Use another RasterSelector to re-select all bands and palettes to return to the default state.

Bands and palettes are numbered, starting at zero, and are selected by their number(s).

Tiling and Mosaicking

A raster can be tiled into a series of smaller adjacent rasters, and multiple adjacent rasters can be mosaicked into one larger raster.

Band Combining and Separating

Band combining is not mosaicking – it is the creation of a multi-band raster by stacking multiple rasters that have identical extents and resolution into a single raster. All bands retain their values, unaltered.

Examples include assembling an RGB raster from three individual red, green, and blue band rasters, or generating a scientific gridded dataset with recurring measurements over a time period.

Band separating is the inverse operation – creating one raster per band and/or palette of a multi-band (or multi-palette) raster. A common use is writing multi-band or multi-palette rasters to formats that support only single-band or single-palette output.

Pyramiding

Pyramids are downsampled (lower resolution) versions of a raster, sometimes referred to as overviews or thumbnails. They are usually generated to improve performance, and are particularly useful for web streaming rasters.

When zooming in and out, cached pyramids can display more quickly than resampling the raster at each zoom request.

Compression

Rasters can be rather large in terms of storage space.

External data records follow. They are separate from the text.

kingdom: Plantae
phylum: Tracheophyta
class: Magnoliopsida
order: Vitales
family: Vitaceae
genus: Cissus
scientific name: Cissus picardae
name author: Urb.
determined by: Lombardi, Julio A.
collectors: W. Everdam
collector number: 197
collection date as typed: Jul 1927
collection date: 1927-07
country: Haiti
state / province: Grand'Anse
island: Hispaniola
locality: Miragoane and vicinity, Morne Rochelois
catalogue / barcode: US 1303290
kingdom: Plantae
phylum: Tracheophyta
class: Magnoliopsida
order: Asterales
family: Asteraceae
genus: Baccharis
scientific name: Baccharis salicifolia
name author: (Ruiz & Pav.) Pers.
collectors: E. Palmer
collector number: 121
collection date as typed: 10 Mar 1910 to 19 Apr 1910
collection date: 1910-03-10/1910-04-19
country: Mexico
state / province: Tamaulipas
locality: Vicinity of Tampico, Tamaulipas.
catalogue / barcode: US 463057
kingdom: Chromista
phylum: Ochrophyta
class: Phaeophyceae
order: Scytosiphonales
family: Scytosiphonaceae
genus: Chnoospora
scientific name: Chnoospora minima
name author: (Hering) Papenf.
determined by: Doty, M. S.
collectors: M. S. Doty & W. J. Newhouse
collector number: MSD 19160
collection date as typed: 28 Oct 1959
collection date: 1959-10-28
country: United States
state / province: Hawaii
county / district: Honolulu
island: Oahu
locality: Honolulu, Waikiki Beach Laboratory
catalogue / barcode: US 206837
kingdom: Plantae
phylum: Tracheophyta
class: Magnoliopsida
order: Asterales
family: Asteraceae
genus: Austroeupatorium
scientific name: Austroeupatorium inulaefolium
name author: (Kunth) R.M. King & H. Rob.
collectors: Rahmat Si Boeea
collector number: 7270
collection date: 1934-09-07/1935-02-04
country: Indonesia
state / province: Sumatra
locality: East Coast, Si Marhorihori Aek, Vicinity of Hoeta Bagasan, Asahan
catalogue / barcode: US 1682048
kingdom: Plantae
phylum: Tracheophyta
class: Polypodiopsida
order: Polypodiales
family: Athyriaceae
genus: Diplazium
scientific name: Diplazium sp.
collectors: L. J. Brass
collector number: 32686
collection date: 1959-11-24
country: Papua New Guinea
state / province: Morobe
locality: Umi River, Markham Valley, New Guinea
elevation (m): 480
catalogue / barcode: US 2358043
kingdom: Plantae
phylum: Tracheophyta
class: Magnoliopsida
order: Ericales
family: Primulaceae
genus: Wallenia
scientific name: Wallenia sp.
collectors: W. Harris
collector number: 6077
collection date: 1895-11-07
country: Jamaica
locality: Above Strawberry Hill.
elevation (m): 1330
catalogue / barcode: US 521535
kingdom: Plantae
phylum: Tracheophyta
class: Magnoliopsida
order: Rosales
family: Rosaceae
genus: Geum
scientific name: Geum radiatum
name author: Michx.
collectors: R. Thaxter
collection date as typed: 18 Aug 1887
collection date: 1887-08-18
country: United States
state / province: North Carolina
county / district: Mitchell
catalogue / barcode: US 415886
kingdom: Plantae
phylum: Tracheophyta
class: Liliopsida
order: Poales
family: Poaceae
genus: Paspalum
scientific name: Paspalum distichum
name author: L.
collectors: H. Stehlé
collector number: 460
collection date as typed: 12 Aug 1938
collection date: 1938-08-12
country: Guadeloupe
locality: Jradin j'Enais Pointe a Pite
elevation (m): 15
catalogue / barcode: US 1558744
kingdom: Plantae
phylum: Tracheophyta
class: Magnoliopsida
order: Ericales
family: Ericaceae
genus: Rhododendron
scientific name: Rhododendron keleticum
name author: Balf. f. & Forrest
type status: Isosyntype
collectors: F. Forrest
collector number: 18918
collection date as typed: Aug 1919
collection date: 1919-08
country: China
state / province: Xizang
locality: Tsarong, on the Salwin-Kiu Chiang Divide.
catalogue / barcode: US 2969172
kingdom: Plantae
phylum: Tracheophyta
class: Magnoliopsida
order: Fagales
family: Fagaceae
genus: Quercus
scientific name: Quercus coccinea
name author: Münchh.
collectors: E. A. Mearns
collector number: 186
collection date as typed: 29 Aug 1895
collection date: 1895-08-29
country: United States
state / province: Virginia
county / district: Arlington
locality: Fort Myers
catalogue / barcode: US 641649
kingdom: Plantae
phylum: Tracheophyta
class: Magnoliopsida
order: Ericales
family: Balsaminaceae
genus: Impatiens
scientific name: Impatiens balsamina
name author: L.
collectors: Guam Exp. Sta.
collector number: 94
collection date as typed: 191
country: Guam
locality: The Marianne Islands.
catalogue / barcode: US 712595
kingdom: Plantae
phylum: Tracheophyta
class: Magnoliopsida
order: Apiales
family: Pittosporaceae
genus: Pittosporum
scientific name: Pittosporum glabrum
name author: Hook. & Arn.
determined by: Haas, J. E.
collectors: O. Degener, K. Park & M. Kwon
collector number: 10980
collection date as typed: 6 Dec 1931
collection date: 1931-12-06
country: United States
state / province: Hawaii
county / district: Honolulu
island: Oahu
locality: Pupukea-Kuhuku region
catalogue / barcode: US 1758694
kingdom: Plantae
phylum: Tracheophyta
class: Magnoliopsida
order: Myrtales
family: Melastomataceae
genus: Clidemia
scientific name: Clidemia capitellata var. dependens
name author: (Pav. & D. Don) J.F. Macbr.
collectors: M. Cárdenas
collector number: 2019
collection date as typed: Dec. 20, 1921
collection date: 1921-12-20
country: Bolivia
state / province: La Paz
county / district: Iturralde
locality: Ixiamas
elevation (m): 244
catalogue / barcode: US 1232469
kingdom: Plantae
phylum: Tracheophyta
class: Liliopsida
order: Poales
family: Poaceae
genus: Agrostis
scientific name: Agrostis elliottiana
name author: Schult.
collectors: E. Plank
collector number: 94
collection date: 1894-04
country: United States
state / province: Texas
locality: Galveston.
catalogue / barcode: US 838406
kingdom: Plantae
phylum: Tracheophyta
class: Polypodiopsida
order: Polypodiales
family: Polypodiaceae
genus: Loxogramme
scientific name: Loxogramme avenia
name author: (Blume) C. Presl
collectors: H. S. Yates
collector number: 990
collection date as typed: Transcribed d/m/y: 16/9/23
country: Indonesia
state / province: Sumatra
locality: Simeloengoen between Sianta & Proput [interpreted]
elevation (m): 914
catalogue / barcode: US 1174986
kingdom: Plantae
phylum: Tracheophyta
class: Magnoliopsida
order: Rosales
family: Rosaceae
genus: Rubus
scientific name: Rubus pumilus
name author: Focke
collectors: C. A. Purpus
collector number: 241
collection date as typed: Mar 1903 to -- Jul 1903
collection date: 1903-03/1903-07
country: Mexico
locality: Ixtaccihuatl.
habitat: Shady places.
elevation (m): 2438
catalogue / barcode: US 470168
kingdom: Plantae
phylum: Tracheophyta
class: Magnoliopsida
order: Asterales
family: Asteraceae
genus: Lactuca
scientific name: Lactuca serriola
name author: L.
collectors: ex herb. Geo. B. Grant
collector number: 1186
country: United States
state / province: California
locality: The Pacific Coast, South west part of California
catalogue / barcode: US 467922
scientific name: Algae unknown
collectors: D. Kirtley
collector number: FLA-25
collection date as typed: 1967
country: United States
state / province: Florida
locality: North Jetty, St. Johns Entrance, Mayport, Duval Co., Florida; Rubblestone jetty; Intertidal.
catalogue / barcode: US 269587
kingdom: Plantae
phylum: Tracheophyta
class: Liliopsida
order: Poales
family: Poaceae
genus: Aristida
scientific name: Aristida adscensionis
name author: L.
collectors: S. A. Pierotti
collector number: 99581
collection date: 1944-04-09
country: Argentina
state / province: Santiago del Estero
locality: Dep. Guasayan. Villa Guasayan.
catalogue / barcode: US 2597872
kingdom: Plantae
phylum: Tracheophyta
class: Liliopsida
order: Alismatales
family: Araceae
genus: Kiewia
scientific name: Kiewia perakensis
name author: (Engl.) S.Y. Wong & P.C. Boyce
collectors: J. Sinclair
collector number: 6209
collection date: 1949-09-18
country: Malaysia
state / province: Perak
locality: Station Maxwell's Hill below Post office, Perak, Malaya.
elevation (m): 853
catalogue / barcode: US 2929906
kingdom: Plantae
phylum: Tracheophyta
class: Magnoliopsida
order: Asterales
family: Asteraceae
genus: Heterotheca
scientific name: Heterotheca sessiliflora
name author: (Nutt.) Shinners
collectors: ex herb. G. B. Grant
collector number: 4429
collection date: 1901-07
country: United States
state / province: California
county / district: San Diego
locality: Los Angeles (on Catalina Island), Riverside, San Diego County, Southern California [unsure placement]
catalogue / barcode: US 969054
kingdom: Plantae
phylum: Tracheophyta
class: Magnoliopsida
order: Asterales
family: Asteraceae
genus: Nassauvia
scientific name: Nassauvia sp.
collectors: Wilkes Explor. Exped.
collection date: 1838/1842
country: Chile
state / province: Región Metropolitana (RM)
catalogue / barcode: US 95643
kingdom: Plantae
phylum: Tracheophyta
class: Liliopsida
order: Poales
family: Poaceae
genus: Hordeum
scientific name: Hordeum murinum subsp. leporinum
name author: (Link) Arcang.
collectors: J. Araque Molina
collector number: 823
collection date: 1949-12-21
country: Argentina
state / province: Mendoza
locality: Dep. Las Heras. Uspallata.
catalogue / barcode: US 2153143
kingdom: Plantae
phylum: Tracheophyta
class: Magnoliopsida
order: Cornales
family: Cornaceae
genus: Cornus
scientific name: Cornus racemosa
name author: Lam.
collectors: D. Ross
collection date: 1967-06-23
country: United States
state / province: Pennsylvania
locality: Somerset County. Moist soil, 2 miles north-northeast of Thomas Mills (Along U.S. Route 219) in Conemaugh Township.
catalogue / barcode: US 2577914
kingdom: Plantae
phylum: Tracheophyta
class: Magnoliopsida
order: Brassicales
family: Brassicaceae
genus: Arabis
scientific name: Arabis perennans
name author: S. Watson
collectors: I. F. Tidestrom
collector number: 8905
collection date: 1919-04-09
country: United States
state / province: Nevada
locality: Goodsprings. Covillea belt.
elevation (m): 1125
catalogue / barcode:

A variety of methods exist to compress rasters, reducing their size. These algorithms fall under two categories:

  • Lossless – compresses the raster while preserving its original cell values. Examples include:

    • Runlength coding

    • Blockwise coding

    • Quadtree coding

    • Huffman coding

    • LZ77

  • Lossy – compresses the raster with some generalization of cell values, typically in color variation not noticeable by the human eye. Examples include:

    • Discrete Cosine Transform (DCT) – such as JPEG

    • Wavelet compression – such as JPEG 2000

Lossy methods can usually produce higher compression ratios than lossless.

Raster size can also be reduced by reducing resolution (downsampling) to increase cell size, or by paletting, which reduces and generalizes values to a limited set. Both of these methods are lossy.

Raster File Naming

FME features with raster geometry each typically represent one raster data file, though some raster format datasets such as GeoTIFF can contain multiple images.

Raster writers typically accept a folder as a destination dataset.

When writing multiple raster files for one dataset folder, the feature type name is used to determine the filename. If multiple features are written to the same dataset, the name will be suffixed to be unique.

Most file-based raster format writers fan out on fme_basename. The feature type will be the value of the fme_basename attribute, which is set by all raster format readers to be the filename, without path or extension.

For example, on reading the two files image1.tif and image2.tif, two features would be produced- one with an fme_basename value of image1, and one with a value of image2. If these two features were then sent to a PNG writer fanning out on fme_basename, two new files would be produced – image1.png and image2.png.

Raster format writers that store their data in files avoid overwriting existing files and differentiate output files from one another when multiple rasters are written (particularly if the writer outputs one file per raster feature). A simple renaming mechanism prevents name collisions. The first output file is written using the name requested in the workspace. Additional files are automatically distinguished by appending sequential numbers to the filenames. For example, if four rasters are written to the same feature type, named image, the result is a set of output files with the names image.tif, image_1.tif, image_2.tif, and image_3.tif.

Note that renaming the output files only occurs within a single instance of the writer within a given translation. Multiple translations of the same workspace that incorporates a file-based raster writer will overwrite previous file output if name collisions occur. Similarly, using multiple writer instances targeted at the same folder is considered unsafe if the same feature types are used in both translations, as overwriting may occur.